Methods: This study uses cross-sectional data from the 2015 United States Transgender Survey, the largest sample of transgender and non-binary people in the United States to date. Using recommended survey weights, the final weighted sample size (N=9971) includes those who have insurance coverage and reported attempting to access at least one of seven forms of care through insurance. Care-related discriminatory experiences include insurance denials for transition-related hormone therapy (1), transition-related surgery (2), other gender-specific healthcare (3), and routine healthcare (4), insurance either not covering certain transition-related procedures (5) or having no in-network surgery providers (6), and insurance not changing patient records to current name or gender (7).

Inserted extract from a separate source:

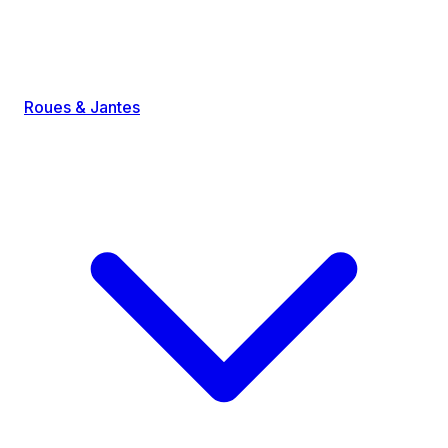
Roues & Jantes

Approximately 56% of all transgender/non-binary people in this study experienced a form of insurance-based discrimination.
Multivariate logistic regression was conducted to analyze the odds of experiencing any form of insurance-based discrimination by insurance type, including private insurance, Medicare, Medicaid, military-based insurance, and having multiple types of insurance coverage. Additionally, logistic sub-analysis was conducted to compare each of the seven forms of discrimination by insurance type. The strength of association was estimated by calculating odds ratios (OR) with 95% confidence intervals (CI). Prevalence of each form of discrimination by insurance type was ascertained through bivariate cross-tabulation.
Results: Regression results reveal that when collapsing all forms of discrimination together, there are no significant differences among insurance types for greater or lesser odds of experiencing discrimination. However, when evaluating each of the seven forms of discrimination separately, significant differences are revealed. Those covered by Medicaid (OR: 1.79, CI: 1.23 – 2.59) and Medicare (OR: 2.77, CI: 1.55 – 4.95) have greater odds of having no in-network surgery providers, in comparison to those with private insurance. While those covered by Medicaid have greater odds of experiencing transition-related hormone denials (OR: 1.33, CI: 1.07 – 1.66), those with military-based insurance have only half the odds (OR: .55, CI: .35 – .88). These and other sub-analyses demonstrate that insurance type is a significant predicator of experiencing different discriminatory barriers to necessary care.
Conclusions/Implications: Findings indicate that researchers and practitioners must consider the link between type of insurance coverage and experiences with different forms of transgender-related healthcare discrimination. This provides continuing support for broad non-discrimination policy efforts, but also directs our attention to targeted insurance policy interventions by form of discrimination, which can promote equitable access for transgender/non-binary people across all healthcare needs.